To exclude the direct impact of vitamin D deficiency on vitamin D metabolism, a reference group with similar to the COVID-19 patients’ serum 25OH-D3 levels were recruited. The reference group was comprised of 44 otherwise healthy adult individuals from the hospital staff who did not receive vitamin D supplementation for at least 3 months preceding the participation in the study.

The assessment included serum vitamin D metabolites (25OH-D3, 25OH-D2, 1,25(OH)2D3, 3-epi-25OH-D3, 24,25(OH)2D3 and D3), biochemical parameters (total calcium, albumin, phosphorus, creatinine), parathyroid hormone (PTH), vitamin D-binding protein (DBP) and free 25OH-D. Follow-up reassessment of COVID-19 patients further in the course of inpatient treatment included vitamin D metabolites, DBP, and free 25OH-D (Figure 4).

Figure 4

Schematic illustration of the study design.

Anthropometric and clinical data were collected from the patients’ records.

The study was approved by the Ethics Committee of the Endocrinology Research Centre, Moscow, Russia, on 30 April 2020 (abstract of record No. 6). All patients signed informed consent to participate in the study.

4.2. Laboratory Measurements

After the completion of all routine laboratory testing, residual serum was stored at −80 °C until batched analysis, avoiding repeated freeze-thaw cycles. Biochemical parameters of blood serum were evaluated using the ARCHITECT c8000 analyzer (Abbott, Chicago, IL, USA) according to the standard methods using reagents from the same manufacturer. PTH levels were assessed by the electrochemiluminescence immunoassay (ELECSYS, Roche, Basel, Switzerland). Serum DBP and free 25OH-D levels were measured by enzyme-linked immunosorbent assay (ELISA) using commercial kits (Immundiagnostik AG, Bensheim, Germany, and DIAsource, ImmunoAssays S.A., Louvain-la-Neuve, Belgium respectively). The assay used for DBP levels assessment (Immundiagnostik AG, Bensheim, Germany) has a 3.3% intra- and inter-assay coefficient of variation (CV), the limit of blank is equal 0.154 mg/L, and the limit of detection is equal 0.944 mg/L. The assay used for free 25(OH)D levels assessment (DIAsource, ImmunoAssays S.A., Belgium) has 4.9% intra-assay CV and 5.9 inter-assay CV; the limit of blank is equal to 1.5 pg/mL and the limit of detection is equal 2.4 pg/mL. The limit of blank is defined as the highest measurement result that is likely to be observed (with a stated probability) for a blank sample, the limit of detection is defined as the lowest amount of analyte in a sample which can be detected but not necessarily quantitated as an exact value.

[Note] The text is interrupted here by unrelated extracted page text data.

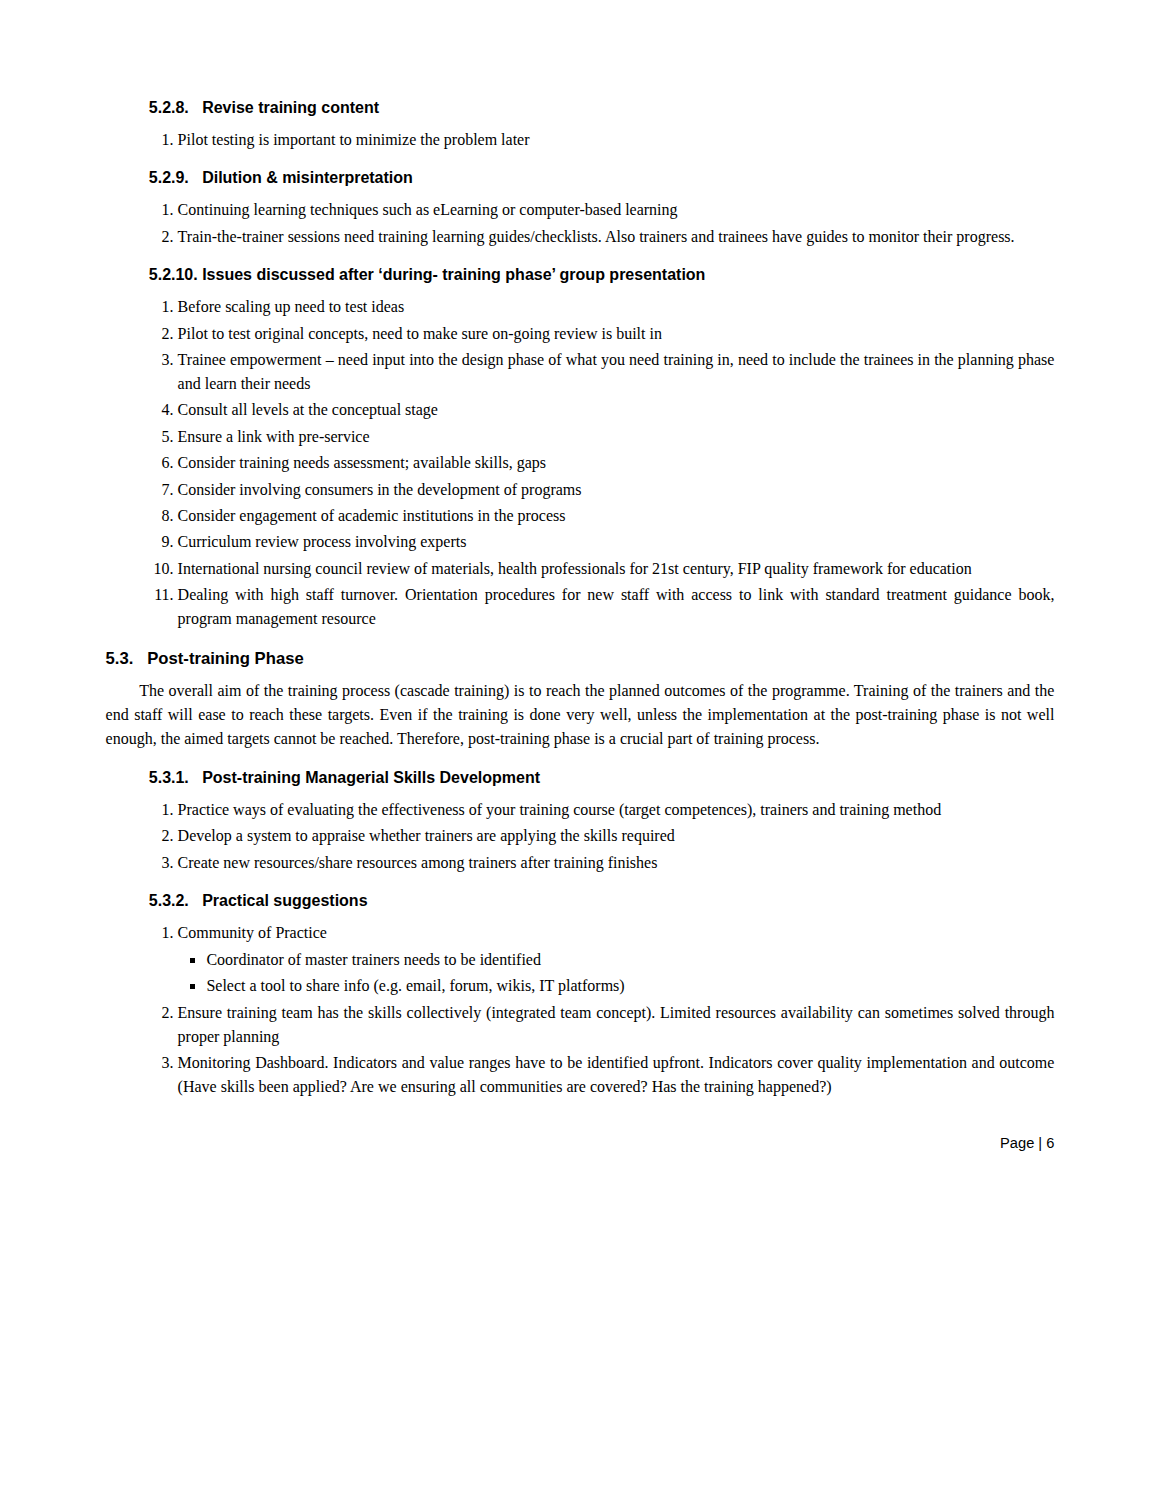5.2.8. Revise training content
Pilot testing is important to minimize the problem later
5.2.9. Dilution & misinterpretation
Continuing learning techniques such as eLearning or computer-based learning
Train-the-trainer sessions need training learning guides/checklists. Also trainers and trainees have guides to monitor their progress.
5.2.10. Issues discussed after ‘during- training phase’ group presentation
Before scaling up need to test ideas
Pilot to test original concepts, need to make sure on-going review is built in
Trainee empowerment – need input into the design phase of what you need training in, need to include the trainees in the planning phase and learn their needs
Consult all levels at the conceptual stage
Ensure a link with pre-service
Consider training needs assessment; available skills, gaps
Consider involving consumers in the development of programs
Consider engagement of academic institutions in the process
Curriculum review process involving experts
International nursing council review of materials, health professionals for 21st century, FIP quality framework for education
Dealing with high staff turnover. Orientation procedures for new staff with access to link with standard treatment guidance book, program management resource
5.3. Post-training Phase
The overall aim of the training process (cascade training) is to reach the planned outcomes of the programme. Training of the trainers and the end staff will ease to reach these targets. Even if the training is done very well, unless the implementation at the post-training phase is not well enough, the aimed targets cannot be reached. Therefore, post-training phase is a crucial part of training process.
5.3.1. Post-training Managerial Skills Development
Practice ways of evaluating the effectiveness of your training course (target competences), trainers and training method
Develop a system to appraise whether trainers are applying the skills required
Create new resources/share resources among trainers after training finishes
5.3.2. Practical suggestions
Community of Practice
Coordinator of master trainers needs to be identified
Select a tool to share info (e.g. email, forum, wikis, IT platforms)
Ensure training team has the skills collectively (integrated team concept). Limited resources availability can sometimes solved through proper planning
Monitoring Dashboard. Indicators and value ranges have to be identified upfront. Indicators cover quality implementation and outcome (Have skills been applied? Are we ensuring all communities are covered? Has the training happened?)
Page | 6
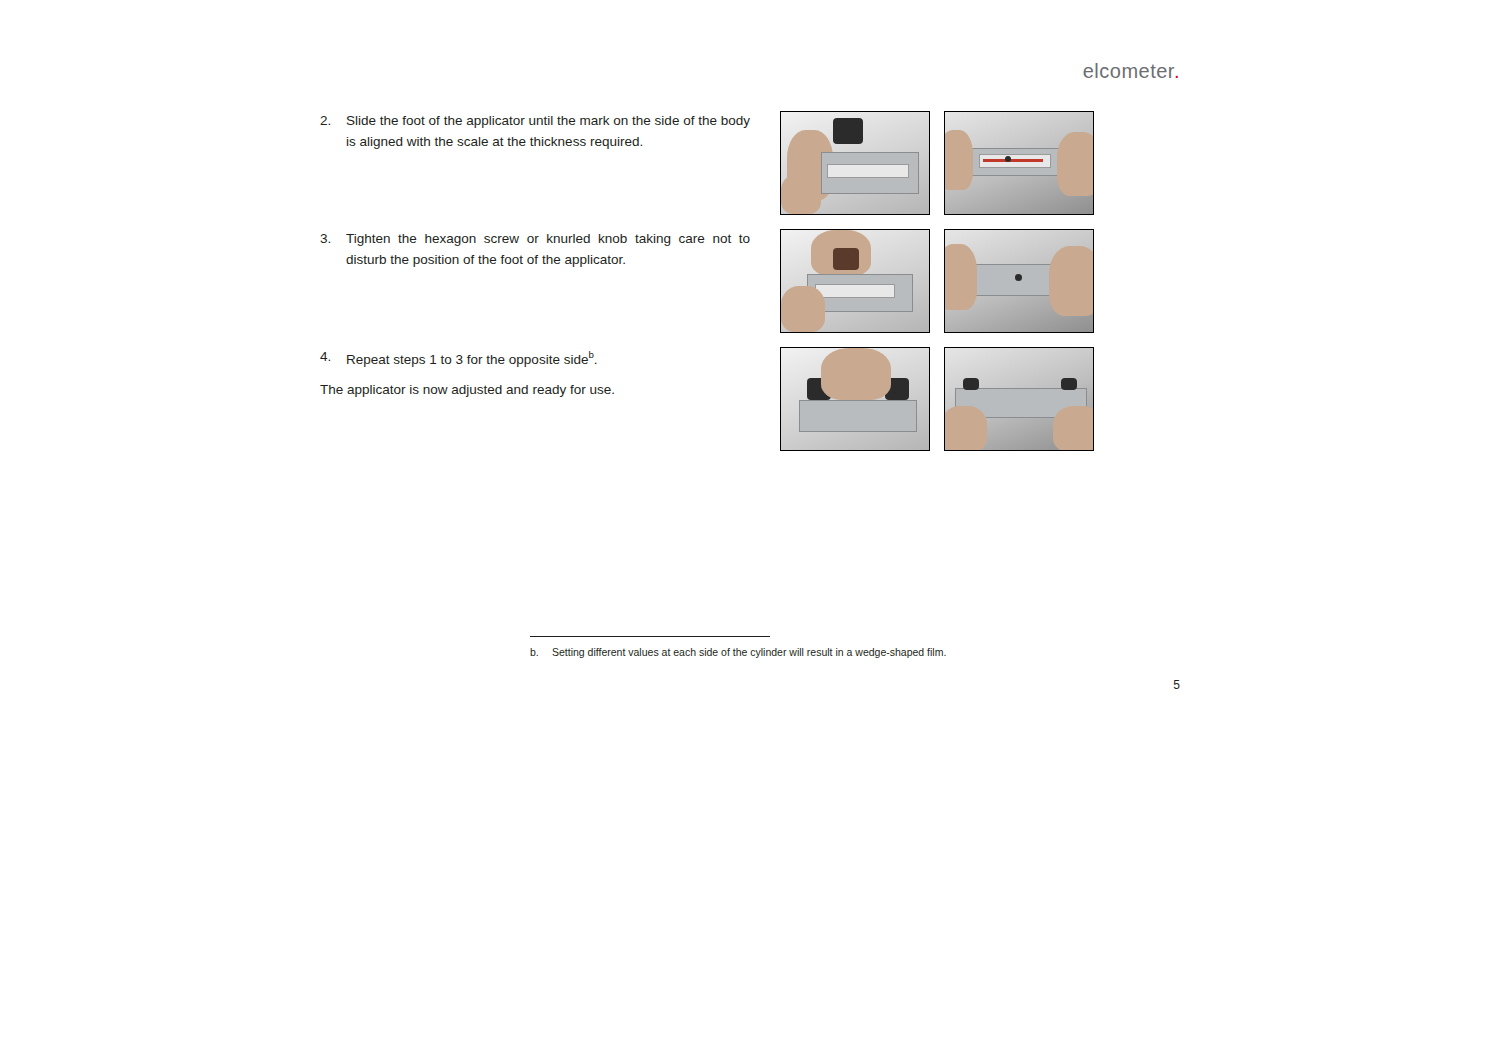elcometer.
2. Slide the foot of the applicator until the mark on the side of the body is aligned with the scale at the thickness required.
3. Tighten the hexagon screw or knurled knob taking care not to disturb the position of the foot of the applicator.
4. Repeat steps 1 to 3 for the opposite sideb.
The applicator is now adjusted and ready for use.
b. Setting different values at each side of the cylinder will result in a wedge-shaped film.
5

The serum levels of vitamin D metabolites (25OH-D3, 25OH-D2, 1,25(OH)2D3, 3-epi-25OH-D3, 24,25(OH)2D3, and D3) were determined by ultra-high performance liquid chromatography in combination with tandem mass spectrometry (UPLC-MS/MS) using an in-house developed method, described earlier [66]. With this technique, the laboratory participates in the DEQAS quality assurance program (lab code 2388) and the results fall within the target range for the analysis of 25OH-D and 1,25(OH)2D metabolites in human serum (Supporting Information, Figures S1 and S2).

Albumin-adjusted serum calcium levels were calculated using the formula [67] total plasma calcium (mmol/L) = measured total plasma calcium (mmol/L) + 0.02 × (40 − measured plasma albumin (g/L)).

4.3. Statistical Analysis

Statistical analysis was performed using Statistica version 10.0 (StatSoft, Tulsa, OK, USA). All data were analyzed with non-parametric statistics and expressed as median [interquartile range], absolute values (percentages), or ratios. Mann–Whitney U-test and Fisher’s exact two-tailed test were used for comparisons between the two groups. Wilcoxon test was performed to evaluate changes in indices during follow-up. A p-value of less than 0.05 was considered statistically significant.

5. Conclusions

Taking into account all the limitations, this is the first study to our knowledge aimed at the comprehensive evaluation of vitamin D metabolism in COVID-19. Our data suggest that hospitalized patients with an acute course of COVID-19 have profound abnormalities in the metabolism of vitamin D apart from very low levels of 25OH-D (in particular, an increase in circulating active vitamin D metabolite and an increase in DBP levels) regardless of the clinical course of the disease. These alterations might likely exacerbate existing vitamin D deficiency and its negative impact.